-- Assignment --
In the entries below, find the line with "48: (760, 81, 0.55)" and the line with "74: (439, 118, 0.69)"; reproduce those two lines and all lines between them exactly, without pictures.

-- Dataset entries --
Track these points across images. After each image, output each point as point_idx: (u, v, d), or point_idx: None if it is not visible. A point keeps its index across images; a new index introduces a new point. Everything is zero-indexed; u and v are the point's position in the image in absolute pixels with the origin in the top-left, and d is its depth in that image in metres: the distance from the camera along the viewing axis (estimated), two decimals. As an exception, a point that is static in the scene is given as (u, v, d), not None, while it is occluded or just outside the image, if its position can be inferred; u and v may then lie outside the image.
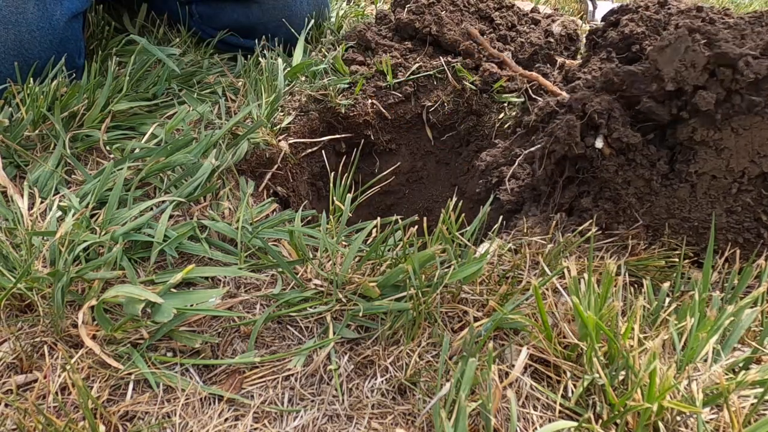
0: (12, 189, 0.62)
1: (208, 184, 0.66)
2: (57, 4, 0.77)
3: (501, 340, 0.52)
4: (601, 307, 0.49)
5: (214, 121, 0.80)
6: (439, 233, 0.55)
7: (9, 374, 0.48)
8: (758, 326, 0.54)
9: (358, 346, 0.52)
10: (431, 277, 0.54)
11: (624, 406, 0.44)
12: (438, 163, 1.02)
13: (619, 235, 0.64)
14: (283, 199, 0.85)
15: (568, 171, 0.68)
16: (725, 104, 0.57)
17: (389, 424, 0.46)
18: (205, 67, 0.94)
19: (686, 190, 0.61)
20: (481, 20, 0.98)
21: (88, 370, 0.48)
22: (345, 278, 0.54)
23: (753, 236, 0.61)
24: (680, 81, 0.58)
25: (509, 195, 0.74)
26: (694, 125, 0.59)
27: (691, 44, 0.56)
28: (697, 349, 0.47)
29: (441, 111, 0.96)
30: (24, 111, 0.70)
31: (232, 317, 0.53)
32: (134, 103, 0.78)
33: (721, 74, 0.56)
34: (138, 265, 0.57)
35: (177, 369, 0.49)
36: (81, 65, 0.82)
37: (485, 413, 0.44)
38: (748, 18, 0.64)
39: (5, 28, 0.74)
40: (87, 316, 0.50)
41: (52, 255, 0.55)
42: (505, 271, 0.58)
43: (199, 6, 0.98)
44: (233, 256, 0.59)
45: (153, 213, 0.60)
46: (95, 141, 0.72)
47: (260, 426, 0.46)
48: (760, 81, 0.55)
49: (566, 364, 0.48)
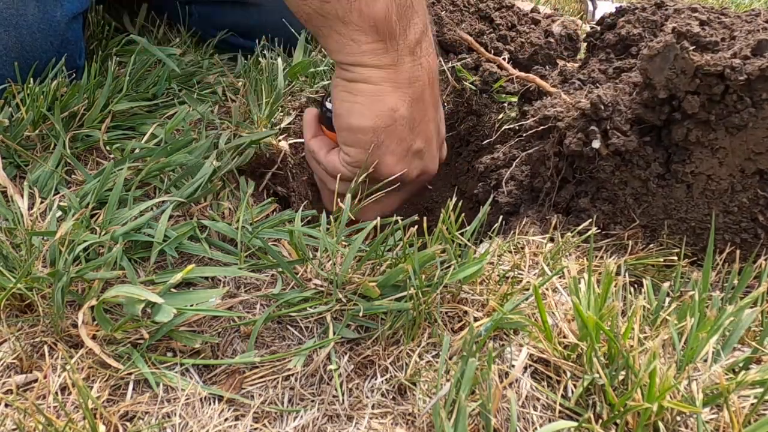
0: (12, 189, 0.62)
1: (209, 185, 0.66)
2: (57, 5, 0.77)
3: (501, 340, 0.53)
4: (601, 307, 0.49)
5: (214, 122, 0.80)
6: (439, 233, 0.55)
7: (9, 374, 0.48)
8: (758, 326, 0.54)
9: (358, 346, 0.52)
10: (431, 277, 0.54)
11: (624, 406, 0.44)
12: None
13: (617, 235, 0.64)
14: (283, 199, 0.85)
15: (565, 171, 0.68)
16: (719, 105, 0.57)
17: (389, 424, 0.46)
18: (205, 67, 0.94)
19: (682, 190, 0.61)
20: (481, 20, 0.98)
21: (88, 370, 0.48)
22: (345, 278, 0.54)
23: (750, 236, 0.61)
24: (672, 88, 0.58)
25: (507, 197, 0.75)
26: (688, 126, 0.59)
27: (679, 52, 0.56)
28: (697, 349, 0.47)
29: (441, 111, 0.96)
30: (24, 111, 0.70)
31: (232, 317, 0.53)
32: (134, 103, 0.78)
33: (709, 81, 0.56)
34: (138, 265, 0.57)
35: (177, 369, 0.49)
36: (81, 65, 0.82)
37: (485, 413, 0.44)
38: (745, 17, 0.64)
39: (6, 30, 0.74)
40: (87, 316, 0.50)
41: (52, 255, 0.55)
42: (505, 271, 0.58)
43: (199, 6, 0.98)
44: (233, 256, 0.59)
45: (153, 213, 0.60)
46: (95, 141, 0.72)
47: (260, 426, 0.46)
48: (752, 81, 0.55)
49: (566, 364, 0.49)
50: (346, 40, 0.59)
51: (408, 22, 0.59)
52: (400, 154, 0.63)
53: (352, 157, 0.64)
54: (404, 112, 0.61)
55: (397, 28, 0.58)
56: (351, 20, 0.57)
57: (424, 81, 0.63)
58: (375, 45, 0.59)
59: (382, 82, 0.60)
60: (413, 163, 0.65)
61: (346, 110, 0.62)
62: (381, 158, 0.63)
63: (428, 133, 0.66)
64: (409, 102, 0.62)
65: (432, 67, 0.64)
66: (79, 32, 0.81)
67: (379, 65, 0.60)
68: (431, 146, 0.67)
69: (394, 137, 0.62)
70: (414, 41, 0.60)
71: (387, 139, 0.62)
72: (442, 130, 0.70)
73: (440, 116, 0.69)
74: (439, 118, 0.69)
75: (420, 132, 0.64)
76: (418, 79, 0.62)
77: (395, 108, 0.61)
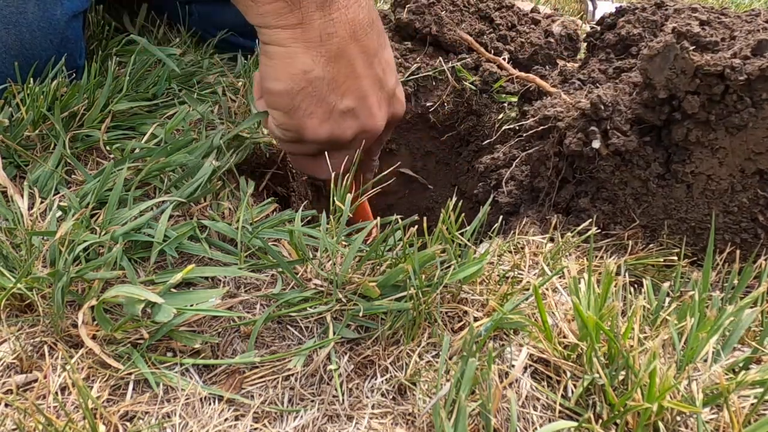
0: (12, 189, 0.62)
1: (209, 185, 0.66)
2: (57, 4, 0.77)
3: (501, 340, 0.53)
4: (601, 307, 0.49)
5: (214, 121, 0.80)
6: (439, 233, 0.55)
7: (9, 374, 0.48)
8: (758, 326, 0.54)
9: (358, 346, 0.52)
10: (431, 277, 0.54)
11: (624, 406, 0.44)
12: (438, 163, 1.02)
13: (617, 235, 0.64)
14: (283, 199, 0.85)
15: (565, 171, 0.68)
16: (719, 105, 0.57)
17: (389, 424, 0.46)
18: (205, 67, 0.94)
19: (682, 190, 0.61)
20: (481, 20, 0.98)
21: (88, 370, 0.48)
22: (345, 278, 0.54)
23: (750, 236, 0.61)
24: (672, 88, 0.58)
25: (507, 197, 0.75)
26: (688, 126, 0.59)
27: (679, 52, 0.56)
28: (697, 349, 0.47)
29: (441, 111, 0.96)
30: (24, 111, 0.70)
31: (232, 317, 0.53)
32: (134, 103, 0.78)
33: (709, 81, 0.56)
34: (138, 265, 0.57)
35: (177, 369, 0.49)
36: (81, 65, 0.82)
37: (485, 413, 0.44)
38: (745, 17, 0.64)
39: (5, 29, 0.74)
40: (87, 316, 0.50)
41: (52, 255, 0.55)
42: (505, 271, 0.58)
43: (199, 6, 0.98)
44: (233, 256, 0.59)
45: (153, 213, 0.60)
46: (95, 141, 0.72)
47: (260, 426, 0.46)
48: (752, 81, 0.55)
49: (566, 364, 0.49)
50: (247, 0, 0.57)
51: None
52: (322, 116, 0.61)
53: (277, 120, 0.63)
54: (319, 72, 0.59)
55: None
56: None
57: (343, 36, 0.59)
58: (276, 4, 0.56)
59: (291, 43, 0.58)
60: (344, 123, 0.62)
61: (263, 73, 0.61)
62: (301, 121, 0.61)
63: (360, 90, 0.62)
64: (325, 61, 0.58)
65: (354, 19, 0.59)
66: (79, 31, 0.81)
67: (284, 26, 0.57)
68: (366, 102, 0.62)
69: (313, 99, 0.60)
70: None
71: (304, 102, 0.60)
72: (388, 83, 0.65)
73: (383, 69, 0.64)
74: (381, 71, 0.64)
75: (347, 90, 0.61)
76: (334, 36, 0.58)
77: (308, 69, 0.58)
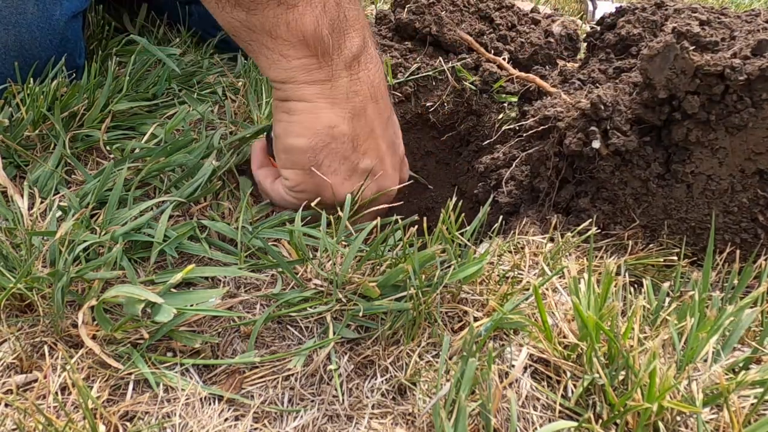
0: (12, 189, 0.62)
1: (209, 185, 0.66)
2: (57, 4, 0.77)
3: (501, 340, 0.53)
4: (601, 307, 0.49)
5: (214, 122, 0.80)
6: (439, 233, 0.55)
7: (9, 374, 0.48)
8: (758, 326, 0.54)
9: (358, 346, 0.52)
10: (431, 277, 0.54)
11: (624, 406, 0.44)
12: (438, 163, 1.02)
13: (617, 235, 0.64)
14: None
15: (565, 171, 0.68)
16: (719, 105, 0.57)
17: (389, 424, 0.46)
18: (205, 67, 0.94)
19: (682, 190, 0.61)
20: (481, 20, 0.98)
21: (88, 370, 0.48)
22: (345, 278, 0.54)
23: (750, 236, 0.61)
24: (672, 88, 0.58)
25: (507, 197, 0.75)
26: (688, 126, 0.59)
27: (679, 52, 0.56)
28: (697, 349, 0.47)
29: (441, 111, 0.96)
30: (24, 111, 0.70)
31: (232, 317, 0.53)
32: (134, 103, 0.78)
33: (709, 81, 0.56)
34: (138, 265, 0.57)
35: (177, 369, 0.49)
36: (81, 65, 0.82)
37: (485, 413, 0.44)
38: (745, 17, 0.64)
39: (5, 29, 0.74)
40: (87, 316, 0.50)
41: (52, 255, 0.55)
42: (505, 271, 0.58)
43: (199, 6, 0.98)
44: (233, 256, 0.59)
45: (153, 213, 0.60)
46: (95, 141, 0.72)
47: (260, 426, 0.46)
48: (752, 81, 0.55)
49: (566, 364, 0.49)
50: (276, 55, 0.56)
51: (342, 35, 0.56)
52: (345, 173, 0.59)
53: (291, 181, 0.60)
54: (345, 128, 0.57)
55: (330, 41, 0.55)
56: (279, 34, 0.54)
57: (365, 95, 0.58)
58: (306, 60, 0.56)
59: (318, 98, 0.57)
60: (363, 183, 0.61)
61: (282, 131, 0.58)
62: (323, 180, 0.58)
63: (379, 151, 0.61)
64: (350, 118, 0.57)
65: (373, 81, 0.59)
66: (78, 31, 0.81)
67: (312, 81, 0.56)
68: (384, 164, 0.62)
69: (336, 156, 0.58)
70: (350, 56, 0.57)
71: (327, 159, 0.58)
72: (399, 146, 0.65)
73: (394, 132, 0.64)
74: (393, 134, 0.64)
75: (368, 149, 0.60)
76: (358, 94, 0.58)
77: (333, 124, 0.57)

* * *

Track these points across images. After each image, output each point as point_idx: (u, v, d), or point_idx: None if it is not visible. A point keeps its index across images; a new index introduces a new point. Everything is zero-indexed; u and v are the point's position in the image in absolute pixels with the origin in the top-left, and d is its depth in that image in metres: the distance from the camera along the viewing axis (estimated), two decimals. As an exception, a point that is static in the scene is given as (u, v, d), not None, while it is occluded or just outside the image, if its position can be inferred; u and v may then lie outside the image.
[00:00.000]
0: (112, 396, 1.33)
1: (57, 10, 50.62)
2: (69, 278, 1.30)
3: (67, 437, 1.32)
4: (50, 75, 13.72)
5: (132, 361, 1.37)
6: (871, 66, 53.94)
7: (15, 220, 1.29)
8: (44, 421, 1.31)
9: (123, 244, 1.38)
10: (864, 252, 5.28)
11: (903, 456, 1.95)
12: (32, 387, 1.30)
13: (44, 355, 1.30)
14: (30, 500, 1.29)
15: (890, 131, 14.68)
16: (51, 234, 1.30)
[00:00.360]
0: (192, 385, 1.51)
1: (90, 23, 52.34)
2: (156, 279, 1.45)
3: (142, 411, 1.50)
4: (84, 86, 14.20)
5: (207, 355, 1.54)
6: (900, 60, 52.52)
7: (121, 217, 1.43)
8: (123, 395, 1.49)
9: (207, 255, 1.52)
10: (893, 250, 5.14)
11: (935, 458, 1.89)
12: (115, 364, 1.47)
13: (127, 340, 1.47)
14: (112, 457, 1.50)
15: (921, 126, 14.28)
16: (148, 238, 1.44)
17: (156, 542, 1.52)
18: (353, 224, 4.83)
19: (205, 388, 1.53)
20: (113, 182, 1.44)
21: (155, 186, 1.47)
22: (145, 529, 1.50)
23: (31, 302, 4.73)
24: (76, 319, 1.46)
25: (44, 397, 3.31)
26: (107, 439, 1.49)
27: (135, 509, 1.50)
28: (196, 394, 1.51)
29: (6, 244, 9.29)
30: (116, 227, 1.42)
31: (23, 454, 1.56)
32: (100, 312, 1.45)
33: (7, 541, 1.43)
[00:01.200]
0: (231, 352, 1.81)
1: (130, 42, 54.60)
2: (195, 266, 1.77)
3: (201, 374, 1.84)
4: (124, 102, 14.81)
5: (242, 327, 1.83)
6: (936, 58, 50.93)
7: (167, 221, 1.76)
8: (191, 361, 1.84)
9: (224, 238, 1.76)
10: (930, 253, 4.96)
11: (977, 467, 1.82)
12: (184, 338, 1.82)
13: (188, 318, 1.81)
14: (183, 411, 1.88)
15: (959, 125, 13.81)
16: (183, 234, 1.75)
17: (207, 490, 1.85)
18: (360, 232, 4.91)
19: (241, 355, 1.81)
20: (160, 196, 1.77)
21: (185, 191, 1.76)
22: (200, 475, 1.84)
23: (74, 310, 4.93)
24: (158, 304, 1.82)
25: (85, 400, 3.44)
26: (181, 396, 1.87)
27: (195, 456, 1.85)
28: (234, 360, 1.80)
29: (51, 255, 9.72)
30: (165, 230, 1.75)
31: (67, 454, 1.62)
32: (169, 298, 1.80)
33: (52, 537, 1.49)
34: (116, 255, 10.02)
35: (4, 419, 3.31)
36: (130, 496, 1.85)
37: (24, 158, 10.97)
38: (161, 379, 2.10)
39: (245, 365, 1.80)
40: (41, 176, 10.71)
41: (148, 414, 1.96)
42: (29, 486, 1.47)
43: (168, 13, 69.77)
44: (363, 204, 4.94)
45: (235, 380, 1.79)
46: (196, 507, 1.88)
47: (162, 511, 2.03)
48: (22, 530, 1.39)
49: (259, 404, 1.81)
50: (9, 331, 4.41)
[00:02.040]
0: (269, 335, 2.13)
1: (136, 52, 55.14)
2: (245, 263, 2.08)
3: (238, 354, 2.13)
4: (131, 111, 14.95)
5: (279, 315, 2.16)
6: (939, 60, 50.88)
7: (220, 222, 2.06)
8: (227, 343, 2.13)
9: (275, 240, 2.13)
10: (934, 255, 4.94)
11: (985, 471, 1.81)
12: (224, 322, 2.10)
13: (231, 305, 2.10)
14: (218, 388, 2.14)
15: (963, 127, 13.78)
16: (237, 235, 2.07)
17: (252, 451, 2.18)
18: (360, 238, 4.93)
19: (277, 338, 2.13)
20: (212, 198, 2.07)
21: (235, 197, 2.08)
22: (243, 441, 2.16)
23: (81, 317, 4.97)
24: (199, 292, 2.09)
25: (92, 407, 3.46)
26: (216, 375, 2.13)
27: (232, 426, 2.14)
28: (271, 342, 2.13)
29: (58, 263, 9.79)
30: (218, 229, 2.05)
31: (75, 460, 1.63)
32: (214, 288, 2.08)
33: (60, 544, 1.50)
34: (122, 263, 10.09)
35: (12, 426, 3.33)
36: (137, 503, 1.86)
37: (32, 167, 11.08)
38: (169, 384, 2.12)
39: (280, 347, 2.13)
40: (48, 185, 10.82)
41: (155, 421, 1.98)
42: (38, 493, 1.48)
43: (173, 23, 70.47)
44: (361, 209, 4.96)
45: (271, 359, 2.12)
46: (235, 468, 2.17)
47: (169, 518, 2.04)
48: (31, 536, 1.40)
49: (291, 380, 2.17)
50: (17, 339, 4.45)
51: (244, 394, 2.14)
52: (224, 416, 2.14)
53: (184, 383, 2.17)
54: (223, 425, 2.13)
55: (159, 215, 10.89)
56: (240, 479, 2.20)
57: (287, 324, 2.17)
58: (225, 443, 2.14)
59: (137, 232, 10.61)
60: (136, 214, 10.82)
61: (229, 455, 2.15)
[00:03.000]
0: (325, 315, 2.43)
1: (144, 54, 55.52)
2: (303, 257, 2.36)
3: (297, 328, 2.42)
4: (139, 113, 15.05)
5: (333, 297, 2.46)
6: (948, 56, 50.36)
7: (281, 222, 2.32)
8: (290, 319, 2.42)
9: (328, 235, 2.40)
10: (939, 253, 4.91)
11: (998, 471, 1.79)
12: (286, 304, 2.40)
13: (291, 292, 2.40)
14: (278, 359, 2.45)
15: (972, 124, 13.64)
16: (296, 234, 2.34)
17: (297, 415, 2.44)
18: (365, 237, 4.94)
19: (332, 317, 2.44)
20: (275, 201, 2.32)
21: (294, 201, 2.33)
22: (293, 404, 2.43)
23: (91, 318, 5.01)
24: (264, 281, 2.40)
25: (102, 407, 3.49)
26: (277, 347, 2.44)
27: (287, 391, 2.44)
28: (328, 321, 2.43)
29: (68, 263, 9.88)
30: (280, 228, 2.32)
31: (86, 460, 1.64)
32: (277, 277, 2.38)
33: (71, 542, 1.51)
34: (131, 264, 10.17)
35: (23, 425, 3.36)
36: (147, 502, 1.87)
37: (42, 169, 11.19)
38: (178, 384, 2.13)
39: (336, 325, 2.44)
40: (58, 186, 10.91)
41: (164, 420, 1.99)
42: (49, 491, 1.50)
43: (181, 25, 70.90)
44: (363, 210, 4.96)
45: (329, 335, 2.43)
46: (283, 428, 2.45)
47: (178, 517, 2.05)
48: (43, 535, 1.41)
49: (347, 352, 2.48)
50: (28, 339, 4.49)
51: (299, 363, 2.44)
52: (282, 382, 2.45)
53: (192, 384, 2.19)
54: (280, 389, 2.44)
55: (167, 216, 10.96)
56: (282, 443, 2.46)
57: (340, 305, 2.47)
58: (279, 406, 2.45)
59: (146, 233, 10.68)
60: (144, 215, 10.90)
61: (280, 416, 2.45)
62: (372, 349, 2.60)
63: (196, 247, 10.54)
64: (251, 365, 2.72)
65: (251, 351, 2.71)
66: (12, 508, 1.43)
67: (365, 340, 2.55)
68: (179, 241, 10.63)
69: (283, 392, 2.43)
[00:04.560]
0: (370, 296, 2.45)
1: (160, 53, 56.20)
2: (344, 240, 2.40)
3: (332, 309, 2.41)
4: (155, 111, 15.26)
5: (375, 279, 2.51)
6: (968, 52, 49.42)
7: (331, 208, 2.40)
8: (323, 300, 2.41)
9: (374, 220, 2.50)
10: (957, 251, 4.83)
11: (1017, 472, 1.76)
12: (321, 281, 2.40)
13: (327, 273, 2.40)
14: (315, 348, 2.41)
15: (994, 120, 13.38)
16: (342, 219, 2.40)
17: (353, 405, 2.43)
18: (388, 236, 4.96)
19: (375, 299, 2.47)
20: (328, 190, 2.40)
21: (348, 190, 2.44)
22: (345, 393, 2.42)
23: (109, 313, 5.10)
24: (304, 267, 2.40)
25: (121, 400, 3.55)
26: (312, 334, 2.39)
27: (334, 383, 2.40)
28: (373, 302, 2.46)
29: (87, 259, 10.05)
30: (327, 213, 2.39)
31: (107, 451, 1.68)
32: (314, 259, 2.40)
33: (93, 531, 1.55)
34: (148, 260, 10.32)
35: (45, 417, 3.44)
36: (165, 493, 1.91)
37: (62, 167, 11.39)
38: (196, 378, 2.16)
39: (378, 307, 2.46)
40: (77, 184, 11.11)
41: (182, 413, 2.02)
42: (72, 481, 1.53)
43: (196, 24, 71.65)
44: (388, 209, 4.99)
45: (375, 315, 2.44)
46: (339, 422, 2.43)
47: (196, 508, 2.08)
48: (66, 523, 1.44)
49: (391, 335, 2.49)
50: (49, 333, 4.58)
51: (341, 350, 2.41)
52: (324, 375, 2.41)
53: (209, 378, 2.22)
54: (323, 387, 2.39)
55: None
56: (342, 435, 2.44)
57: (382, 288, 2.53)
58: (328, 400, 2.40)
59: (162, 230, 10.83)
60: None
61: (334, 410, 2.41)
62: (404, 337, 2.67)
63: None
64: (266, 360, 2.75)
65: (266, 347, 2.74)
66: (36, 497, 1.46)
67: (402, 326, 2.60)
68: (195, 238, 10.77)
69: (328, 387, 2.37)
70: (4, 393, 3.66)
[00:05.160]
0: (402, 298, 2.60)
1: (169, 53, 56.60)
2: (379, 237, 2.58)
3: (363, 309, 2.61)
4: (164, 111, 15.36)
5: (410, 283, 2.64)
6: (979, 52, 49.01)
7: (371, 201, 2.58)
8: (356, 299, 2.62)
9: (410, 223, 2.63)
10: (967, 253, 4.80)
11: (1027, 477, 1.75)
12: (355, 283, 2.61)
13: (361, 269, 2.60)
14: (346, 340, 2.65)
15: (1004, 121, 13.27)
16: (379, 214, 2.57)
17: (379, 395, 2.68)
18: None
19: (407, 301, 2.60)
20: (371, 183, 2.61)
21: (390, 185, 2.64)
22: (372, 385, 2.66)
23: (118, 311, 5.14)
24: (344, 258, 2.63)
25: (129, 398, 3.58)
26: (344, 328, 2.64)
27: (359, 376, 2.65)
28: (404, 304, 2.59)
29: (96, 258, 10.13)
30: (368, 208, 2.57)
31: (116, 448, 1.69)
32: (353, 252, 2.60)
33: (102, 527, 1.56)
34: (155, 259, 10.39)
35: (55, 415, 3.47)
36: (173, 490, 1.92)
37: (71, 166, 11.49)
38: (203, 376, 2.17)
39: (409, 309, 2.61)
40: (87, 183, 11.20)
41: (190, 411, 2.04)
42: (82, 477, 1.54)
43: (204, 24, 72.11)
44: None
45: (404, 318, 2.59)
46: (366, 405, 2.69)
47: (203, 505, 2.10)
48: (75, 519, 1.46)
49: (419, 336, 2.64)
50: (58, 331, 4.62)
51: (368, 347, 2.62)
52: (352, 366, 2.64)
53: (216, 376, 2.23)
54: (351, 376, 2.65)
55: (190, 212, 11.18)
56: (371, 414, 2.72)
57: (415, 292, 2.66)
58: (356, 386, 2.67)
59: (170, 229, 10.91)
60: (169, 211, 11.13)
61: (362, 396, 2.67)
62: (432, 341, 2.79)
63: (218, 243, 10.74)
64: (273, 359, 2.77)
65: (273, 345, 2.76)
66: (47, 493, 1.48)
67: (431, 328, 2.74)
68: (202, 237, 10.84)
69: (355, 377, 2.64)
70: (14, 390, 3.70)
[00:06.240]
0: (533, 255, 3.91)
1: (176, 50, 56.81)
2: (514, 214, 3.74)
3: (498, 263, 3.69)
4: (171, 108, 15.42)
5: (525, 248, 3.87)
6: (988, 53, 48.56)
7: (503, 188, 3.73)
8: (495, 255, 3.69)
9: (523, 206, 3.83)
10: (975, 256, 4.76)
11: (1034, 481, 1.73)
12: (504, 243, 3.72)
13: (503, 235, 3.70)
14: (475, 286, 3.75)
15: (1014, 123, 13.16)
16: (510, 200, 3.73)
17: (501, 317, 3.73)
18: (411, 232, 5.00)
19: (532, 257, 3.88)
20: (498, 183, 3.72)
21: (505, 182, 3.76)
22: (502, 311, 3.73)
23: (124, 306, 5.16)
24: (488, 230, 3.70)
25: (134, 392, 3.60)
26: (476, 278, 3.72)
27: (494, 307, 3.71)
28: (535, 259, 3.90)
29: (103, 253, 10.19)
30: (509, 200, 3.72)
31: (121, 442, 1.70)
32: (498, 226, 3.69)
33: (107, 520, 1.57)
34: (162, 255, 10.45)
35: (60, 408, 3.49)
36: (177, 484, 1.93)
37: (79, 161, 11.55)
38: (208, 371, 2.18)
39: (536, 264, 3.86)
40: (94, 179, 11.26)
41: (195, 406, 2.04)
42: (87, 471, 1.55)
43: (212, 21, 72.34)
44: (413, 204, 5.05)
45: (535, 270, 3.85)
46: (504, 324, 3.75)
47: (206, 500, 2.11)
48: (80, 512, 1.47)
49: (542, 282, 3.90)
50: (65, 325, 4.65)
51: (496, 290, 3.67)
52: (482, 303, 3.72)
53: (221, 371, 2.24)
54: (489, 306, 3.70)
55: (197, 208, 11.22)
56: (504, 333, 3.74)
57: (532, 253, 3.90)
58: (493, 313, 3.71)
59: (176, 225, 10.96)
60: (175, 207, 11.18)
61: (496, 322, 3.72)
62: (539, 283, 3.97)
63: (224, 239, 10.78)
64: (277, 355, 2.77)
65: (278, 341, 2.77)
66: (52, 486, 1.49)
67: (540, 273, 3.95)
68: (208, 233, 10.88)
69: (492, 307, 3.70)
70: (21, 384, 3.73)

-- Your response --
48: (760, 81, 0.55)
49: (566, 364, 0.48)
0: (12, 189, 0.62)
1: (209, 185, 0.66)
2: (57, 5, 0.77)
3: (501, 340, 0.53)
4: (601, 307, 0.49)
5: (214, 122, 0.80)
6: (439, 233, 0.55)
7: (9, 374, 0.48)
8: (758, 326, 0.54)
9: (358, 346, 0.52)
10: (431, 277, 0.54)
11: (624, 406, 0.44)
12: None
13: (617, 235, 0.64)
14: (283, 199, 0.85)
15: (565, 171, 0.68)
16: (719, 105, 0.57)
17: (389, 424, 0.46)
18: (205, 67, 0.94)
19: (682, 190, 0.61)
20: (481, 20, 0.98)
21: (88, 370, 0.48)
22: (345, 278, 0.54)
23: (750, 236, 0.61)
24: (672, 88, 0.58)
25: (507, 197, 0.75)
26: (688, 126, 0.59)
27: (679, 52, 0.56)
28: (697, 349, 0.47)
29: (441, 111, 0.96)
30: (24, 111, 0.70)
31: (232, 317, 0.53)
32: (134, 103, 0.78)
33: (709, 81, 0.56)
34: (138, 265, 0.57)
35: (177, 369, 0.49)
36: (81, 65, 0.82)
37: (485, 413, 0.44)
38: (745, 17, 0.64)
39: (6, 30, 0.74)
40: (87, 316, 0.50)
41: (52, 255, 0.55)
42: (505, 271, 0.58)
43: (199, 6, 0.98)
44: (233, 256, 0.59)
45: (153, 213, 0.60)
46: (95, 141, 0.72)
47: (260, 426, 0.46)
48: (752, 81, 0.55)
49: (566, 364, 0.49)
50: (346, 40, 0.59)
51: (408, 22, 0.59)
52: (400, 154, 0.63)
53: (352, 157, 0.64)
54: (404, 112, 0.61)
55: (397, 28, 0.58)
56: (351, 20, 0.57)
57: (424, 81, 0.63)
58: (375, 45, 0.59)
59: (382, 82, 0.60)
60: (413, 163, 0.65)
61: (346, 110, 0.62)
62: (381, 158, 0.63)
63: (428, 133, 0.66)
64: (409, 102, 0.62)
65: (432, 67, 0.64)
66: (79, 32, 0.81)
67: (379, 65, 0.60)
68: (431, 146, 0.67)
69: (394, 137, 0.62)
70: (414, 41, 0.60)
71: (387, 139, 0.62)
72: (442, 130, 0.70)
73: (440, 116, 0.69)
74: (439, 118, 0.69)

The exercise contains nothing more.